Cela conduit à un arrêt intéressant conduisant à préciser le cadre juridique de tels recours, et donc il ressort :

  • que le recours spécial destiné aux demandeurs reconnus comme prioritaires par la commission de médiation est seul ouvert pour obtenir l’exécution de la décision de cette commission (voir en ce sens les articles L. 300-1, L. 441-2-3 et L. 441-2-3-1 du code la construction et de l’habitation [CCH]) .
  • que lorsque la commission d’attribution d’un organisme de logement social (OLS) désigné par le préfet, le cas échéant après injonction du tribunal administratif, oppose un refus, il est loisible au demandeur de saisir, le cas échéant pour la seconde fois, le tribunal administratif d’un tel recours, afin que ledit tribunal  ordonne au préfet, si celui-ci s’est abstenu de le faire, de faire usage des pouvoirs qu’il tient des dispositions du II de l’article L. 441-2-3 du CCH, en cas de refus de l’OLS de loger le demandeur, en vue de procéder à l’attribution d’un logement correspondant à ses besoins et à ses capacités, les dispositions de l’article L. 441-2-3-1 du même code faisant peser sur l’Etat, désigné comme garant du droit au logement opposable, une obligation de résultat.
  • Le demandeur peut aussi (comme il l’a fait) saisir le tribunal administratif d’une demande d’annulation pour excès de pouvoir de la décision par laquelle la commission d’attribution de l’organisme de logement social lui a refusé l’attribution d’un logement.
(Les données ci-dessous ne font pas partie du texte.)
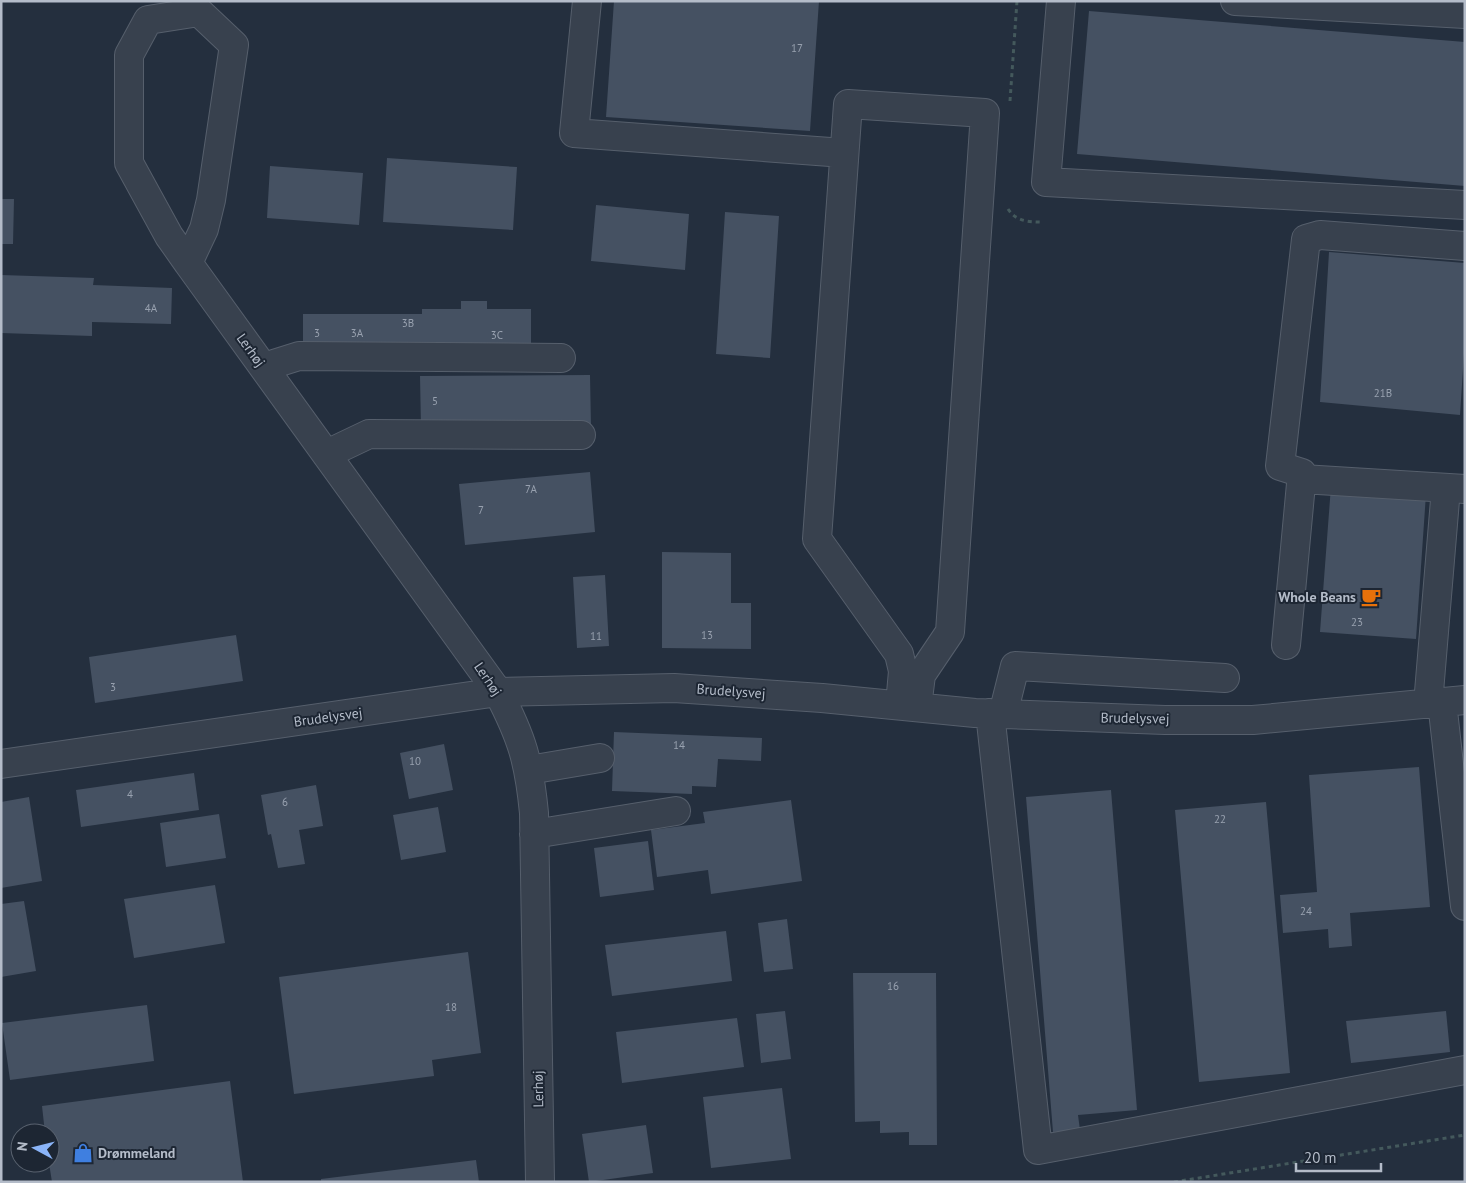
<svg xmlns="http://www.w3.org/2000/svg" width="1466" height="1183" viewBox="0 0 1466 1183" font-family="'PT Sans',sans-serif">
  <style>
    .building { fill: #455162 }
    .lines { fill: none; stroke-linecap: round; stroke-linejoin: round }
    .minor-casing { stroke: #565f6c; stroke-width: 30 }
    .path { stroke: #44595c; stroke-width: 3; stroke-dasharray: 4 4; stroke-linecap: butt }
    .minor { stroke: #38414e; stroke-width: 28 }
    .labels { text-anchor: middle; dominant-baseline: central; stroke-width: 4; stroke-linejoin: round; paint-order: stroke }
    .number-label { font-size: 11px; fill: #98a1af }
    .street-label { font-size: 14px; fill: #b4bcc9; stroke: #1d2633 }
    .poi-label { font-size: 14px; font-weight: bold; fill: #b4bcc9; stroke: #1d2633; text-anchor: end }
  </style>
  <rect width="100%" height="100%" fill="#242f3e"/>
  <path class="building" d="M614 1H819L810 131 606 117Z
    M1089 11 1465 42V186L1077 154Z
    M387 158 517 167 513 230 383 222Z
    M270 166 363 173 359 225 267 218Z
    M1 199H14L13 244H1Z
    M596 205 689 214 685 270 591 261Z
    M725 212 779 216 770 358 716 354Z
    M1329 252 1465 263V338L1460 415 1320 402Z
    M1 275 94 278 93 285 172 288 171 324 92 322V336L1 333Z
    M461 301H487V309H531V353L303 352V314H422V309H461Z
    M590 375 591 427 421 428 420 376Z
    M590 472 595 532 465 545 459 484Z
    M1331 486 1426 494 1416 639 1320 632Z
    M662 552 731 553V603H751V649L662 648Z
    M605 575 609 646 577 648 573 577Z
    M236 635 243 681 95 703 89 657Z
    M614 732 762 738 761 761 718 759 716 787 692 786V794L612 791Z
    M444 744 453 790 409 799 400 753Z
    M1419 767 1430 907 1350 913 1352 946 1329 948 1328 929 1283 933 1280 895 1317 892 1309 775Z
    M194 773 199 810 81 827 76 790Z
    M316 785 323 826 299 830 305 864 278 868 271 834 268 835 261 795Z
    M1111 790 1137 1110 1078 1115 1080 1130 1053 1132 1026 797Z
    M29 797 42 881 1 888V802Z
    M791 800 802 881 711 894 708 870 657 877 651 830 705 823 703 812Z
    M1266 802 1290 1073 1199 1082 1175 810Z
    M438 807 446 852 401 860 393 815Z
    M219 814 226 858 166 867 160 823Z
    M648 841 654 890 600 897 594 848Z
    M215 885 225 943 134 958 124 899Z
    M24 901 36 971 1 977V904Z
    M787 919 793 969 764 972 758 923Z
    M726 931 732 981 612 996 605 945Z
    M468 952 481 1053 432 1060 434 1076 294 1094 279 977Z
    M853 973H936L937 1145H909V1132L880 1133V1121L855 1122Z
    M147 1005 154 1061 10 1080 2 1023Z
    M785 1011 791 1059 761 1063 756 1014Z
    M1446 1011 1450 1052 1351 1063 1346 1021Z
    M737 1018 744 1067 622 1083 616 1032Z
    M230 1081 243 1182H52L49 1163 50 1133H45L42 1106Z
    M782 1088 791 1159 711 1168 703 1097Z
    M646 1125 653 1173 589 1182 582 1134Z
    M476 1160 479 1182H321V1179Z"/>
  <g class="lines">
    <defs>
      <path id="minor" d="M587 1 574 133 844 153
        M1061 1 1046 182 1465 205
        M1235 1 1465 14
        M199 12 234 45 211 200 204 229 188 263 169 236 129 163V55L148 20Z
        M188 263 498 692C522 738 529 761 534 813L540 1182
        M264 367 299 356 561 358
        M327 454 369 434 581 435
        M1302 479 1465 489
        M1286 645 1302 473 1280 466 1306 239 1320 235 1465 246
        M1442 702 1465 906
        M1428 704 1446 488
        M900 705 903 671 899 654 817 539 848 104 985 113 950 632 921 675 917 707
        M990 713 1038 1150 1465 1070
        M1003 714 1015 666 1225 678
        M1 764 498 692 674 688 822 698 975 713 1165 720H1253L1465 700
        M529 770 600 758
        M534 834 676 811"/>
    </defs>
    <use href="#minor" class="minor-casing"/>
    <path class="path" d="M1010 101 1017 1
      M1008 209C1016 221 1027 222 1042 222
      M1174 1182 1465 1135"/>
    <use href="#minor" class="minor"/>
  </g>
  <defs>
    <symbol id="cafe-bare" viewBox="-9 -9 18 18"><path d="M-5.5-4.5H6V0H3Q3 3.5 0 3.5H-2.5Q-5.5 3.5-5.5 0ZM3-3.2v2h1.7v-2ZM-6 4.5H4V6H-6Z" fill="#e8710a" stroke="#1d2633" stroke-width="2.5" paint-order="stroke"/></symbol>
    <symbol id="shop-bare" viewBox="-9 -9 18 18"><path d="M-5-2.5h2.3a2.7 3.5 0 0 1 5.4 0H5L5.5 6h-11ZM-1.5-2.5h3a1.5 2.3 0 0 0-3 0Z" fill="#3f7fe0" stroke="#1d2633" stroke-width="2.5" paint-order="stroke"/></symbol>
  </defs>
  <g fill-rule="evenodd">
    <use href="#cafe-bare" x="1357" y="583" width="28" height="28"/>
    <use href="#shop-bare" x="69" y="1139" width="28" height="28"/>
  </g>
  <g class="labels">
    <g class="number-label">
      <text x="797" y="48">17</text>
      <text x="151" y="308">4A</text>
      <text x="408" y="323">3B</text>
      <text x="317" y="333">3</text>
      <text x="357" y="333">3A</text>
      <text x="497" y="335">3C</text>
      <text x="1383" y="393">21B</text>
      <text x="435" y="401">5</text>
      <text x="531" y="489">7A</text>
      <text x="481" y="510">7</text>
      <text x="1357" y="622">23</text>
      <text x="707" y="635">13</text>
      <text x="596" y="636">11</text>
      <text x="113" y="687">3</text>
      <text x="679" y="745">14</text>
      <text x="415" y="761">10</text>
      <text x="130" y="794">4</text>
      <text x="285" y="802">6</text>
      <text x="1220" y="819">22</text>
      <text x="1306" y="911">24</text>
      <text x="893" y="986">16</text>
      <text x="451" y="1007">18</text>
    </g>
    <g class="street-label">
      <text transform="translate(251 350) rotate(54)">Lerhøj</text>
      <text transform="translate(488 679) rotate(56)">Lerhøj</text>
      <text transform="translate(731 691) rotate(4)">Brudelysvej</text>
      <text transform="translate(328 717) rotate(-8)">Brudelysvej</text>
      <text transform="translate(1135 718) rotate(1)">Brudelysvej</text>
      <text transform="translate(538 1089) rotate(-91)">Lerhøj</text>
    </g>
    <g class="poi-label">
      <text x="1356" y="597">Whole Beans</text>
      <text x="98" y="1153" text-anchor="start">Drømmeland</text>
    </g>
  </g>
  <rect width="1466" height="1183" fill="none" stroke="#b4bcc9" stroke-width="5"/>
  <g transform="translate(35 1148) rotate(277)"><circle r="24" fill="#1d2633" stroke="#59626f"/>
  <path d="M0-4L9 19L0 12L-9 19Z" fill="#8ab4f8"/>
  <text y="-8" font-size="14" font-weight="bold" text-anchor="middle" fill="#b4bcc9">N</text>
  </g>
  <path d="M1296 1163v8h85v-8" fill="none" stroke="#b4bcc9" stroke-width="2.5"/>
  <text x="1304" y="1163" font-size="15" fill="#b4bcc9" stroke="#1d2633" stroke-width="4" paint-order="stroke">20 m</text>
</svg>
En effet, cette demande, qui ne tend pas à faire exécuter par l’Etat la décision de la commission de médiation reconnaissant l’intéressé comme prioritaire et devant être relogé en urgence, est détachable de la procédure engagée par ailleurs pour obtenir l’exécution de cette décision.

 

 

Voir :

Conseil d’État, 5ème et 6ème chambres réunies, 14/02/2018, 407124, à publier aux tables du rec.